Yapılacak Alıştırmalar ->
A – Film yorumlarında "Fahriye Evcen'in sesine" ifadesinden "keyifli vakit geçirtti." ifadesine kadar olan bölümü hiç değiştirmeden yazın.
B – Film yorumlarına göre Başka Semtin Çocukları filminde öldürülen gencin ağabeyi askerliğini nerede yapmıştır?

Metin Parçası ->
━━━━━━━━
28 Mart 2010 Pazar

Aşk Tutulması (2008)


Fanatik Fenerbahçeli oğlan(Tolgahan Sayisman) kız(Fahriye Evcen)ın arabasına çarpar, ve görür görmez de kıza çarpılır. Sonra annelerin çöpçatanlık numaralarıyla iki gencin arası yapılmaya çalışılır. Bu arada kız işinden istifa eder, oğlan kovulur başlarına pek çok olay gelir. Fanatiğimiz totem(sevdiği bir şey için başka bir şeyden vazgeçiyor) yapmakta ve böylece maçları kazandıklarını düşünmektedir, fakat totem merakı fanatiğin başına büyük iş açacaktır.

Fahriye Evcen'in sesine sinir olduğumdan mıdır yoksa gerçekten kötü rol yaptığından mıdır niye bu kızı oynatmışlar dedim sık sık(özellikle o kendine has sesiyle konuştuğunda), onun dışındaki oyunculuklar (ki bolca tiyatro kökenli oyuncu vardı)başarılıydı. Film belli ki oldukça ucuza çekilmişti, ortalama diziler gibi görünüyordu. Ancak film müzikleri, oyuncular ve espriler keyifli vakit geçirtti.

Kısaca akşam evde ailecek vakit doldurmak için izlenebilecek bir film... Şimdi ise aynı kanalda zamanında izleyip beğendiğim Güneşin Oğlu adlı film başlayacak..

26 Mart 2010 Cuma

Başka Semtin Çocukları (2008)

İlk 15 dk'sını kaçırıp, konusuyla ilgili de en ufak bir fikrim olmayınca konuya adapte olmam epey zor oldu, böyle ağır konulu türk dramlarını sevmiyorum dedim, sonra baktım bir de mahalle çeteleri işin içinde dedim, e ben böyle film konularını zaten sevmiyorum. Tv'de izleyince bol küfürlü olması nedeniyle bazen konuşmanın tamamının kesildiği sahneler de tuz biber oldu, ama sevmediğim bir konuda olmasına rağmen sonuna kadar izleyebildim, bunun nedeni sanıyorum ki yönetmenlerin başarısı... Bir de Ertan Saban oyuncu olarak dikkat çekiyordu. Son 5 dk'yı kaçırdım, işte TV kanalında film izlemenin bir defosu daha-reklamlar-, ama tahmin ettiğim gibi bitmiştir diye düşünüyorum :)

Filmin konusu internetten :
"Çöplerin içinde bulunan bir ceset. İstanbul Gazi Mahallesinde işlenmiş bir cinayet.
Öldürülen gencin ağabeyi Güneydoğuda yaptığı askerliğini yeni bitirmiş, geri dönmekte!
Kardeşinin katilini bulmak için harekete geçtiğinde cevaplanması zor sorularla dolu bir başka savaşın içine sürüklenmektedir. Gerçeğin arayışı içinde iz sürerken, kaybedilen şeyin sadece kendi kardeşinin hayatı olmadığını görecektir."
━━━━━━━━
Sağlanan Malzeme ->

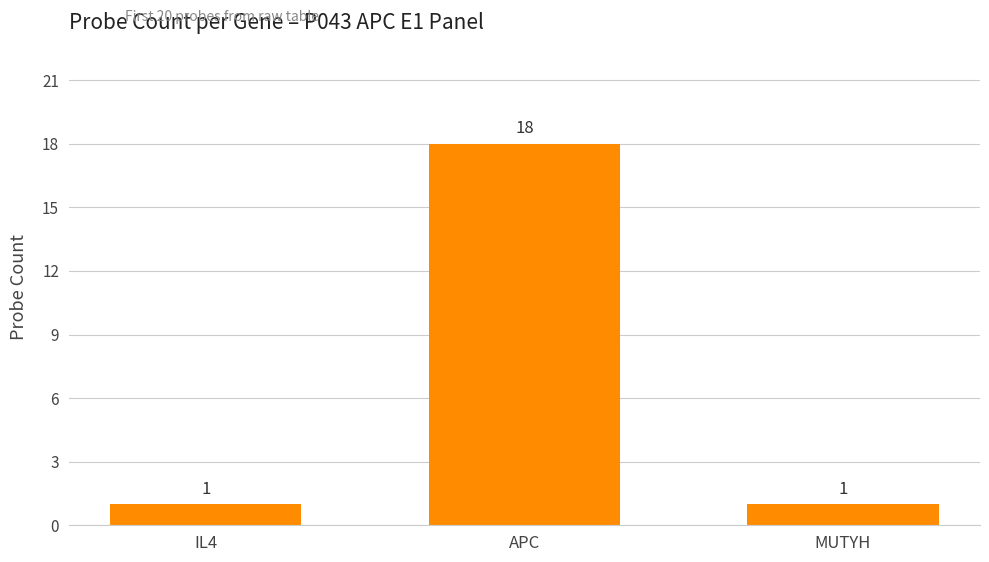

The chart shows a value of 18 at APC. True or false?

True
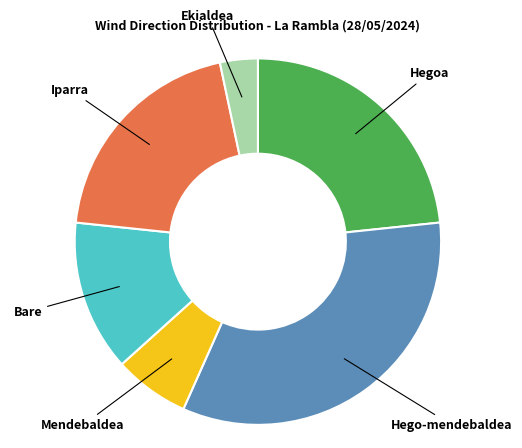

What is the largest slice in the pie chart?

Hego-mendebaldea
━━━━━━━━
Görev Çözümleri ->
A –
Fahriye Evcen'in sesine sinir olduğumdan mıdır yoksa gerçekten kötü rol yaptığından mıdır niye bu kızı oynatmışlar dedim sık sık(özellikle o kendine has sesiyle konuştuğunda), onun dışındaki oyunculuklar (ki bolca tiyatro kökenli oyuncu vardı)başarılıydı. Film belli ki oldukça ucuza çekilmişti, ortalama diziler gibi görünüyordu. Ancak film müzikleri, oyuncular ve espriler keyifli vakit geçirtti.

B – Askerliğini Güneydoğu'da yapmıştır.